I am trying to measure the data transfer speed achievable through GPIO bit-banging and recording the reading results in memory. I have created a writeup on the setup, it uses FPGA connected to GPIO 1.
I use the following approach: GPIO0 to GPIO20 are dedicated to 'data', while GPIO25 to GPIO27 are designated for 'control signals' such as 'data ready', 'data request', and 'reset'.
The loop is simple:
- RPi sets "data request" to high
- FPGA detects "data request" and sets data @ GPIO0-20 (the data is 50MHz counting timer value, so it allows me to measure the speed).
- FPGA sets "data ready" level to HIGH
- RPI detects "data ready" HIGH level, reads the data and writes into a buffer in RAM
- RPI sets "data request" to LOW. Upon receiving low "data request", FPGA sets data ready to LOW.
- GOTO 1
I've found that first ~60-70K reads are ~0.88 uS per cycle, but then it gets more than twice faster, ~0.38 uS per cycle.

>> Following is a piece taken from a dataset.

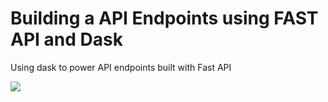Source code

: # Building a API Endpoints using FAST API and Dask
Using dask to power API endpoints built with Fast API <br>

![](/workspaces/dask-api/res/pjstr1.png)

I am wondering what the reason behind this uneven speed is. Is there a way to start the transfer at this higher speed of 0.38 uS per cycle and be sure that it won't fall back to the slower 0.88 uS mode?
I have confirmed that it is due to DVFS.
I found that by default when a core is idle in RPi4, it's frequency set to 600MHz, and increased to 1800MHz when it is under load. It looks like it takes approximately 50-60 mS for the system to react to increased load.
With scaling governor set to "performance" instead of the default "ondemand" value, the exchange speed is fast from the very beginning.